Carry on the column about the water-saving xeriscape bill, starting after its last sentence.

Given text:
»»
Published 2 February 2003 in The Denver Post.
Copyright ©2003 by Ed Quillen. All rights reserved.

No matter how sensible something is, our legislature can find a way to be against it.

Recall that we're supposed to be conserving water. Now consider what happened a couple of weeks ago when Rep. Paul Weissmann, a bartender from Louisvlle, introduced a bill that might have saved some water.

It seems that in certain real-estate developments, Highlands Ranch among them, there are restrictive covenants which require homeowners to maintain thirsty bluegrass lawns.

Weissmann's bill, HB-1120, provided that Any restrictive covenant or amendment thereto that prohibits or limits the use of xeriscape or that requires cultivated vegetation to include turf grass is hereby declared contrary to public policy and on that basis shall be void and unenforceable.
««
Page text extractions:
»»
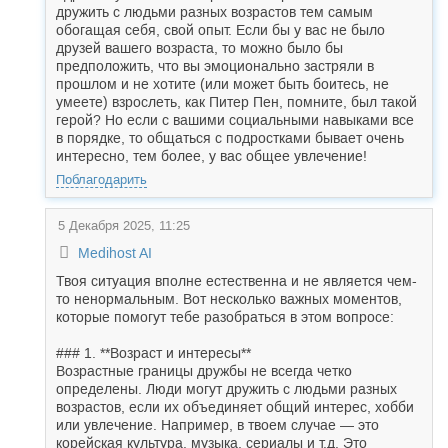
дружить с людьми разных возрастов тем самым
обогащая себя, свой опыт. Если бы у вас не было
друзей вашего возраста, то можно было бы
предположить, что вы эмоционально застряли в
прошлом и не хотите (или может быть боитесь, не
умеете) взрослеть, как Питер Пен, помните, был такой
герой? Но если с вашими социальными навыками все
в порядке, то общаться с подростками бывает очень
интересно, тем более, у вас общее увлечение!
Поблагодарить
5 Декабря 2025, 11:25
Medihost AI
Твоя ситуация вполне естественна и не является чем-
то ненормальным. Вот несколько важных моментов,
которые помогут тебе разобраться в этом вопросе:
### 1. **Возраст и интересы**
Возрастные границы дружбы не всегда четко
определены. Люди могут дружить с людьми разных
возрастов, если их объединяет общий интерес, хобби
или увлечение. Например, в твоем случае — это
корейская культура, музыка, сериалы и т.д. Это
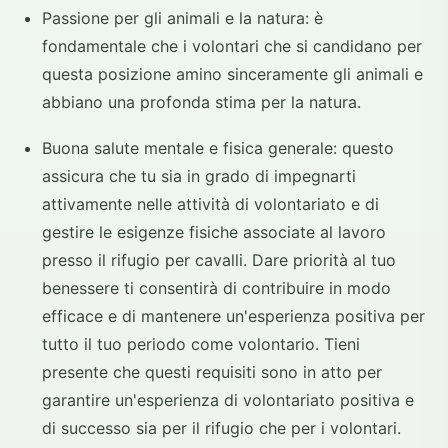
Passione per gli animali e la natura: è
fondamentale che i volontari che si candidano per
questa posizione amino sinceramente gli animali e
abbiano una profonda stima per la natura.
Buona salute mentale e fisica generale: questo
assicura che tu sia in grado di impegnarti
attivamente nelle attività di volontariato e di
gestire le esigenze fisiche associate al lavoro
presso il rifugio per cavalli. Dare priorità al tuo
benessere ti consentirà di contribuire in modo
efficace e di mantenere un'esperienza positiva per
tutto il tuo periodo come volontario. Tieni
presente che questi requisiti sono in atto per
garantire un'esperienza di volontariato positiva e
di successo sia per il rifugio che per i volontari.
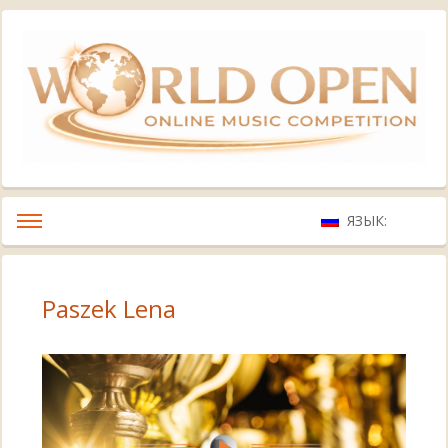
ЯЗЫК:
Paszek Lena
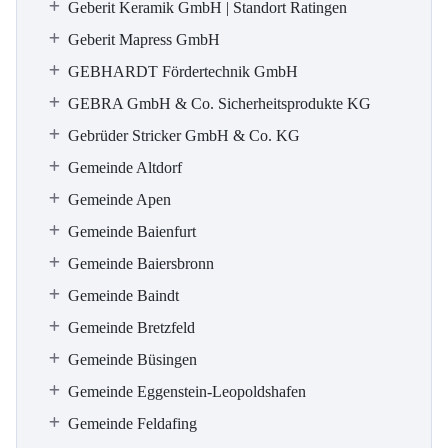
Geberit Keramik GmbH | Standort Ratingen
Geberit Mapress GmbH
GEBHARDT Fördertechnik GmbH
GEBRA GmbH & Co. Sicherheitsprodukte KG
Gebrüder Stricker GmbH & Co. KG
Gemeinde Altdorf
Gemeinde Apen
Gemeinde Baienfurt
Gemeinde Baiersbronn
Gemeinde Baindt
Gemeinde Bretzfeld
Gemeinde Büsingen
Gemeinde Eggenstein-Leopoldshafen
Gemeinde Feldafing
««
Answer to this problem:
Basically, it empowered property owners. The local Covenant Enforcement Committee might be able to silence your wind chimes, seize your plastic flowers or remove your offensive clothesline, but you would be able to plant fescue or buffalo grass, if you were so inclined.

Weissmann's bill didn't mandate sensible foliage -- it just allowed you to plant it, even if that violated a restrictive covenant adopted back when Colorado had enough water for such conspicuous consumption.

Who could be against letting people plant lawns that use less water? Rep. Ted Harvey, a Republican from Highlands Ranch: Philosophically, I don't believe it's the state's role to get involved in this. It's a decision made by private landowners.

That statement falls somewhere beyond stupid. Weissmann's bill would have given private landowners more power to make decisions. As for whether it's part of the state's role, our constitution says the waters of Colorado belong to the people -- who presumably act through the state government.

Weissmann's water-saving bill was tabled indefinitely by a committee. The vote was 8-5, right along party lines. So much for saving water -- we've just learned that, in the eyes of Colorado Republicans, it's more important that all lawns in certain developments retain the proper shade and density of green, drought or no drought.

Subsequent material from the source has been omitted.